Parameter Description Required
Hive Read Method Select Read data from HDFS files. or Read data using Hive JDBC (supports conditional filtering). See the comparison table above. Yes
Table Select the Hive table to sync. The UI shows tables and schema from the development environment only. Make sure the table schema is identical in both development and production environments — if they differ, the task may fail in production with "table not found" or "column not found" errors. Yes
Parquet schema Required if the Hive table is stored in Parquet format. Conditional

Configure the data destination (MaxCompute)

Note

Parameters not listed in the following table can be left at their default values.

Parameter Description Required
Tunnel Resource Group The MaxCompute tunnel quota used for data transfer. Defaults to Public transport resources, the free quota provided by MaxCompute. If your exclusive tunnel quota becomes unavailable due to overdue payments or expiration, the task automatically switches to Public transport resources at runtime. Yes
Table Select the target MaxCompute table. In a standard DataWorks workspace, a table with the same name and a consistent schema must exist in both development and production environments. You can also click Generate Destination Table Schema to let the system create a table automatically — adjust the table creation statement as needed. Yes
Partition Information Required if the destination table is partitioned. Enter a fixed value (for example, ds=20220101) or a scheduling parameter (for example, ds=${bizdate}). The system substitutes scheduling parameters at runtime. Conditional
Write Method Select overwrite to replace existing data or append to add to it. Yes
Note

Watch for these common issues with the destination table:

  • If the table doesn't exist in the development environment, it won't appear in the destination table drop-down list.

  • If the table doesn't exist in the production environment, the sync task fails after publishing.

  • If the table schema differs between development and production, column mapping during scheduled runs may deviate from the configured mapping, causing incorrect data writes.

Step 3: Configure and validate the task

Field mapping: Use Map Fields with the Same Name or Map Fields in the Same Line to auto-map columns. If the field order or names differ between source and destination, adjust the mappings manually.

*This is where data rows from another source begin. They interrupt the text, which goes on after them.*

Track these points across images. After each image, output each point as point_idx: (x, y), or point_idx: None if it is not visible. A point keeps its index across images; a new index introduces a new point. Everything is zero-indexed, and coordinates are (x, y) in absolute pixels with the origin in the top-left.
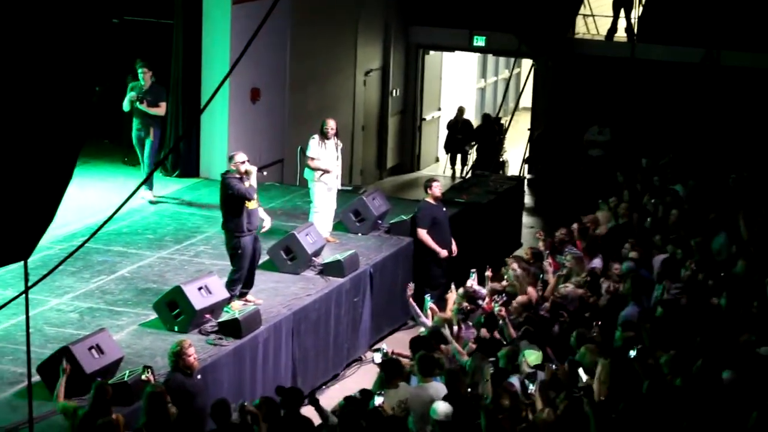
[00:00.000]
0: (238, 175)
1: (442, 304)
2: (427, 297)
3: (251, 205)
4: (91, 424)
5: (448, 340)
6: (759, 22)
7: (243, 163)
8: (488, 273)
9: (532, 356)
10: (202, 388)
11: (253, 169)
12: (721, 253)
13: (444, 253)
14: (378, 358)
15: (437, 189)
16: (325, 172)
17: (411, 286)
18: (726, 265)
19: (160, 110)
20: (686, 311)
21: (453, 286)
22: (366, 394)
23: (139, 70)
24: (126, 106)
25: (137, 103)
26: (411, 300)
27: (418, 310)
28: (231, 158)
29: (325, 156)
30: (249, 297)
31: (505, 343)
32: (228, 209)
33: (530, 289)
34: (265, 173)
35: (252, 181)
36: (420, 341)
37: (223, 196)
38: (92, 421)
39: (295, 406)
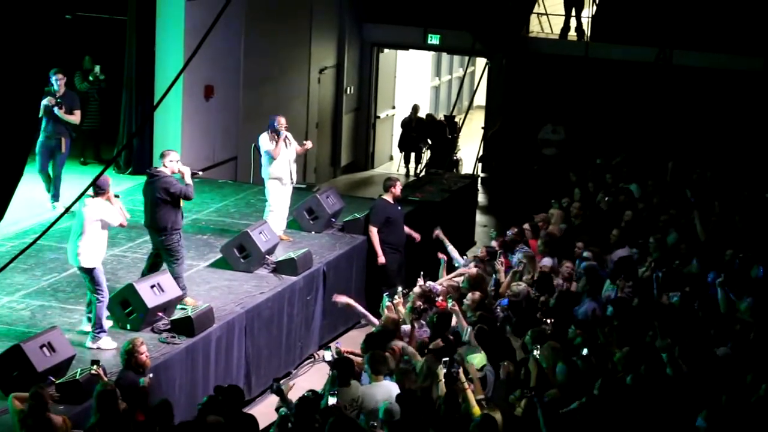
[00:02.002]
0: (171, 174)
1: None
2: (386, 296)
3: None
4: (27, 426)
5: (401, 340)
6: (711, 22)
7: (178, 161)
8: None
9: (476, 359)
10: (153, 387)
11: (186, 169)
12: (673, 252)
13: (382, 259)
14: (328, 356)
15: (399, 189)
16: (275, 140)
17: (342, 299)
18: (679, 265)
19: (76, 118)
20: (637, 310)
21: (399, 289)
22: (315, 395)
23: (53, 77)
24: (39, 112)
25: (55, 108)
26: (352, 302)
27: (364, 311)
28: (163, 156)
29: (278, 152)
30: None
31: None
32: (167, 208)
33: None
34: (200, 173)
35: (187, 179)
36: (373, 339)
37: (164, 195)
38: (27, 422)
39: (236, 404)
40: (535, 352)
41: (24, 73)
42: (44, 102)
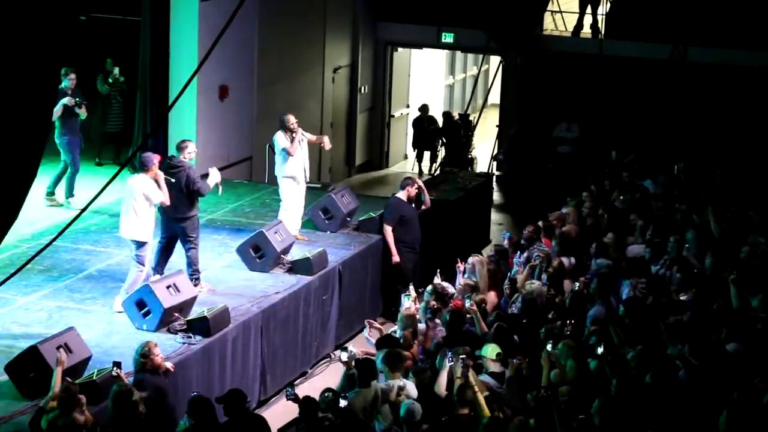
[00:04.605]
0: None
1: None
2: (404, 296)
3: None
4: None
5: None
6: (726, 19)
7: (192, 152)
8: (460, 266)
9: (489, 348)
10: (171, 388)
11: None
12: (691, 250)
13: (396, 258)
14: (344, 356)
15: (414, 190)
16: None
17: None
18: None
19: (84, 111)
20: (650, 309)
21: (411, 288)
22: (335, 394)
23: (65, 77)
24: (53, 113)
25: (76, 108)
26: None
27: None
28: (183, 148)
29: (294, 149)
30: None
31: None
32: (192, 200)
33: (491, 293)
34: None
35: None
36: (386, 340)
37: (188, 187)
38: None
39: (239, 406)
40: (548, 347)
41: (37, 74)
42: (64, 101)
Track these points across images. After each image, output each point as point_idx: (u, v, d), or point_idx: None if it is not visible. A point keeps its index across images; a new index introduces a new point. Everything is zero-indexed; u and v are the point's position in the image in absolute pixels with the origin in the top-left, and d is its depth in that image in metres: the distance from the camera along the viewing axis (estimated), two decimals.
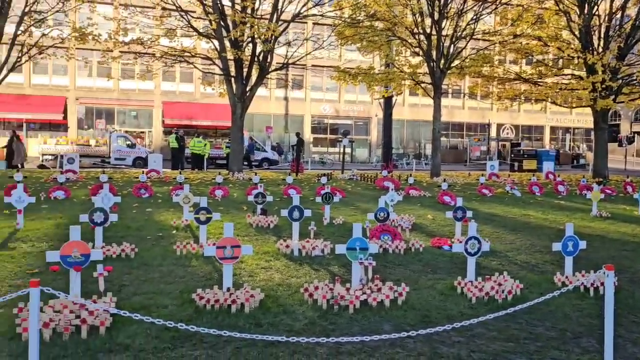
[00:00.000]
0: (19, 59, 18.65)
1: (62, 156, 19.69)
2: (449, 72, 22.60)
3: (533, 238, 9.54)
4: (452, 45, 21.88)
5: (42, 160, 32.08)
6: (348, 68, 24.10)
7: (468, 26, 21.81)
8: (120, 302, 5.17)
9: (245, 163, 29.01)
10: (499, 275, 6.21)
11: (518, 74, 26.18)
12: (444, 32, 21.61)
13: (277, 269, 6.72)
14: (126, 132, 37.72)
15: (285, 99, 45.59)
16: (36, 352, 3.42)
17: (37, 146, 35.55)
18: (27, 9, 18.40)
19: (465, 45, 22.78)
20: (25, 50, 18.67)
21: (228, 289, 5.31)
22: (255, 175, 15.13)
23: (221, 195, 13.77)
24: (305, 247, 7.58)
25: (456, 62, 22.89)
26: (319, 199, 10.53)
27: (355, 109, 47.96)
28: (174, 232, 9.04)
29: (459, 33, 21.76)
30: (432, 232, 9.97)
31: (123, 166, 28.70)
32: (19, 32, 18.45)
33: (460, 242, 7.17)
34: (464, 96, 47.11)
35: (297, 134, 25.87)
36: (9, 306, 4.73)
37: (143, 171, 15.65)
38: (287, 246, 7.60)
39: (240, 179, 19.18)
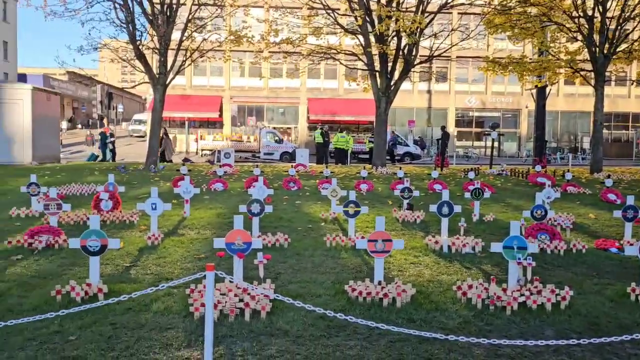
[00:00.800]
0: (183, 63, 20.43)
1: (219, 151, 21.23)
2: (613, 57, 20.52)
3: None
4: (619, 28, 19.81)
5: (201, 155, 34.99)
6: (498, 58, 22.94)
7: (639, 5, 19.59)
8: (277, 288, 5.43)
9: (388, 157, 29.02)
10: None
11: None
12: (608, 14, 19.64)
13: (427, 265, 6.60)
14: (274, 128, 39.71)
15: (429, 92, 44.74)
16: (211, 330, 3.70)
17: (196, 142, 38.94)
18: (190, 17, 20.09)
19: (636, 27, 20.50)
20: (188, 54, 20.39)
21: (379, 282, 5.32)
22: (400, 169, 15.04)
23: (366, 189, 13.90)
24: (455, 243, 7.36)
25: (623, 46, 20.71)
26: (467, 195, 10.17)
27: (503, 100, 45.63)
28: (322, 224, 9.30)
29: (628, 13, 19.63)
30: (595, 232, 9.14)
31: (272, 160, 30.29)
32: (183, 38, 20.20)
33: (632, 244, 6.47)
34: (632, 84, 42.46)
35: (443, 127, 25.24)
36: (182, 287, 5.19)
37: (292, 165, 16.33)
38: (437, 242, 7.43)
39: (383, 174, 19.22)
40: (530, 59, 23.43)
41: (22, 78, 48.43)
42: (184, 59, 20.45)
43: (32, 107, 20.16)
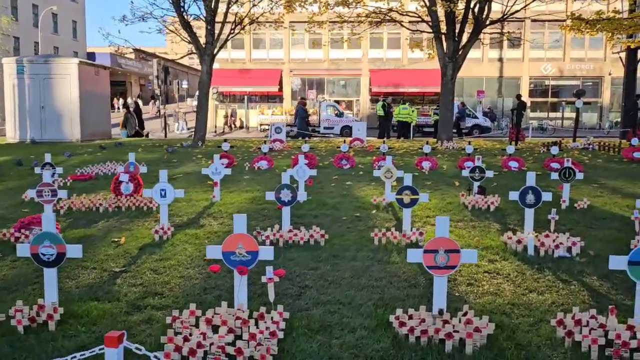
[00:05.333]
0: (232, 31, 19.09)
1: (272, 126, 19.92)
2: None
3: None
4: None
5: (260, 130, 33.98)
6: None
7: None
8: (295, 314, 3.92)
9: (455, 130, 26.76)
10: None
11: None
12: None
13: (507, 276, 4.88)
14: (335, 101, 38.04)
15: (500, 59, 41.47)
16: None
17: (255, 117, 38.01)
18: None
19: None
20: (237, 21, 19.02)
21: (440, 312, 3.70)
22: (469, 144, 13.11)
23: (429, 167, 12.10)
24: (545, 243, 5.56)
25: None
26: (553, 176, 8.23)
27: (583, 67, 41.64)
28: (374, 211, 7.70)
29: None
30: None
31: (332, 135, 28.72)
32: (230, 5, 18.83)
33: None
34: None
35: (518, 96, 22.66)
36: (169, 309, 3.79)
37: (344, 140, 14.73)
38: (519, 241, 5.67)
39: (450, 149, 17.25)
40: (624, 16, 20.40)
41: (91, 57, 49.00)
42: (232, 27, 19.07)
43: (79, 82, 19.46)
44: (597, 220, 7.24)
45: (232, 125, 37.33)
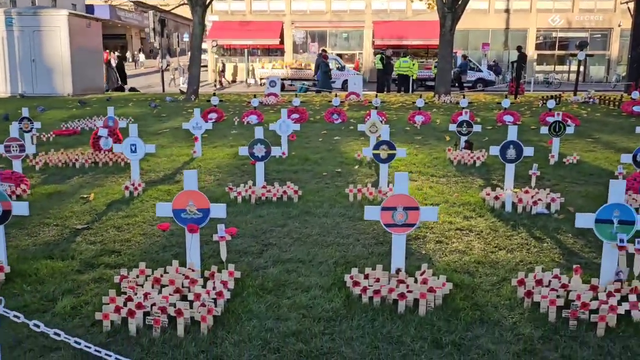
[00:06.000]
0: None
1: (267, 79, 19.52)
2: None
3: None
4: None
5: (261, 84, 33.43)
6: None
7: None
8: (251, 273, 3.81)
9: (457, 85, 26.24)
10: None
11: None
12: None
13: (479, 233, 4.73)
14: (337, 54, 37.25)
15: (507, 11, 40.24)
16: None
17: (257, 70, 37.35)
18: None
19: None
20: None
21: (397, 271, 3.57)
22: (463, 97, 12.76)
23: (421, 121, 11.84)
24: (523, 200, 5.39)
25: None
26: (544, 130, 7.99)
27: (592, 18, 40.39)
28: (356, 167, 7.52)
29: None
30: None
31: (332, 89, 28.18)
32: None
33: None
34: None
35: (519, 48, 22.00)
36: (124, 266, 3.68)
37: (336, 94, 14.40)
38: (497, 197, 5.49)
39: (447, 103, 16.89)
40: None
41: (90, 9, 47.91)
42: None
43: (69, 35, 18.98)
44: (584, 176, 7.04)
45: (223, 81, 36.57)
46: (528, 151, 5.82)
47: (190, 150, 8.53)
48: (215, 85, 34.49)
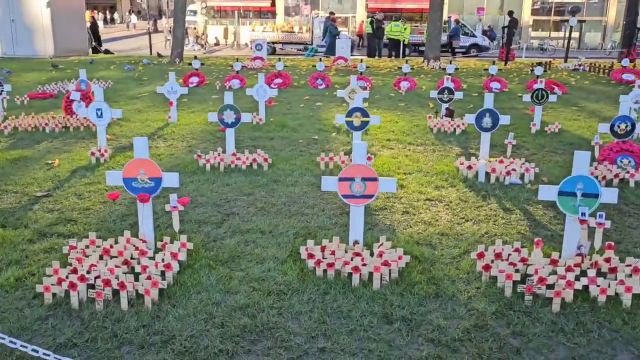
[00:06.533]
0: None
1: (252, 42, 19.10)
2: None
3: None
4: None
5: (250, 48, 32.78)
6: None
7: None
8: (210, 244, 3.71)
9: (449, 50, 25.85)
10: None
11: None
12: None
13: (448, 204, 4.64)
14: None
15: None
16: None
17: (247, 33, 36.62)
18: None
19: None
20: None
21: (355, 243, 3.47)
22: (450, 63, 12.52)
23: (407, 87, 11.64)
24: (496, 169, 5.28)
25: None
26: (526, 98, 7.84)
27: None
28: (334, 134, 7.38)
29: None
30: None
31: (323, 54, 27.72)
32: None
33: None
34: None
35: (510, 13, 21.58)
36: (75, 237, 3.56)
37: (321, 59, 14.10)
38: (470, 167, 5.38)
39: (435, 68, 16.62)
40: None
41: None
42: None
43: None
44: (564, 145, 6.94)
45: (204, 44, 35.75)
46: (504, 119, 5.68)
47: (166, 116, 8.34)
48: (201, 47, 33.87)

Channel control: Set Policy for Dirty Data Records to reject dirty data to protect data quality. Leave other parameters at their defaults initially.

Step 4: Debug the task

  1. On the right side of the batch synchronization node configuration page, click Run Configuration. Set the Resource Group and Script Parameters for the debug run, then click Run in the top toolbar to verify the sync pipeline runs successfully.

  2. Run a spot-check query against the destination table:

    1. In the left-side navigation pane, click image, then click image to the right of Personal Directory to create a file with a .sql extension.

    2. Run the following query and verify the results match expectations:

    Note

    To query data this way, bind the destination MaxCompute project as a computing resource for DataWorks. On the right side of the .sql file editing page, click Run Configuration, specify the Type, Computing Resources, and Resource Group, then click Run in the top toolbar.

    SELECT * FROM <your_maxcompute_destination_table> WHERE pt=<your_partition> LIMIT 20;

Step 5: Schedule and publish the task

On the right side of the batch synchronization node, click Scheduling Settings. Configure the periodic run parameters as described in Scheduling configuration. Then click Publish in the top toolbar and follow the on-screen instructions to publish the task.